Сразу загудели машины, народ забегал, закричал, все почему-то дусика пихать к выходу начали. Дусик бочком-бочком да ото всех в сторонку шасть! И в щелку между двумя киосками таракашкой схоронился.
Задудели длинные трубы из бычьих берцовых костей, застучали тамтамами по прилавкам суетливые рыночные шестерки, и на опустевшую рыночную площадь торжественно выехал серебристый Мерседес-240. Сделав торжественный круг, он остановился перед входом в большой павильон, где уже разослали красную ковровую дорожку.
Подбежали два секьюрити, на ходу застегивая фраки, отворили заднюю дверку у фыркающей машины, и на ковровую дорожку осторожно ступил сафьяновыми ковбойскими сапожками сам Мамай Ишимбаевич Кердыбеев — смотрящий по Приволжскому Федеральному округу.
До дусика стало тихонько доходить, сколько он разного потерял в жизни, выбивая ненужные справки, стараясь по-хорошему дождаться подобающей его заслугам должности. Следом за секьюрити на поклон к Мамаю из павильона выскочили все недавние его партийные сотоварищи во главе с бывшим третьим секретарем обкома, еще на прошлой неделе крутившим барабан с назначениями в конференц-зале. Только тут дусик стал медленно просекать, откуда надо было к построению светлого будущего подбираться. Ну, да делать нечего. Валентин Борисович начал на шажок да полшажка протискиваться сквозь плотную толпу к становищу мамаеву, понимая, что это и есть та единственно возможная аудиенция, без которой в дальнейшем ему не найти своего места в жизни.

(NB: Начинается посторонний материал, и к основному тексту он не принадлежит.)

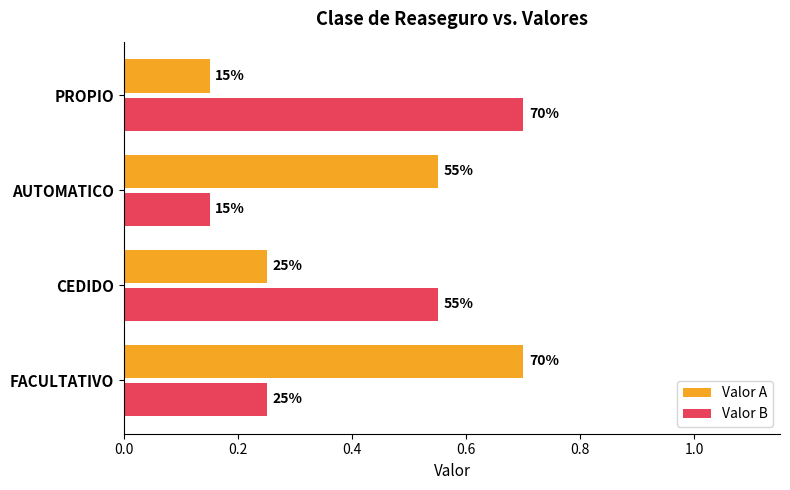

What is the average value of the Valor B series?

0.4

С ностальгической горечью Валентин Борисович вспомнил, как за просто так, за дореформенные три рубля повезло ему в молодости с покойной Виленой, а ведь раз на раз в жизни не приходится. Но все размышления о жизненных коллизиях он из головы выкинул и, выставив локти, не обращая внимания на тычки и пинки, принялся остервенело продираться к эпицентру событий сквозь плотную толпу, пропахшую потом и жаренным в нерафинированном подсолнечном масле репчатым луком.
Приподнявшись взглядом над склоненными головами к молочно-сизой полоске у самого горизонта, Мамай неожиданно крикнул страшным, отвратительным голосом: «Двасать процент со вщерашнего дни!»
Базарный люд вздрогнул, в страхе поддался назад, чуть не раздавив барахтающегося дусика в блин с начинкой о заколоченную дверь не работающего сортира.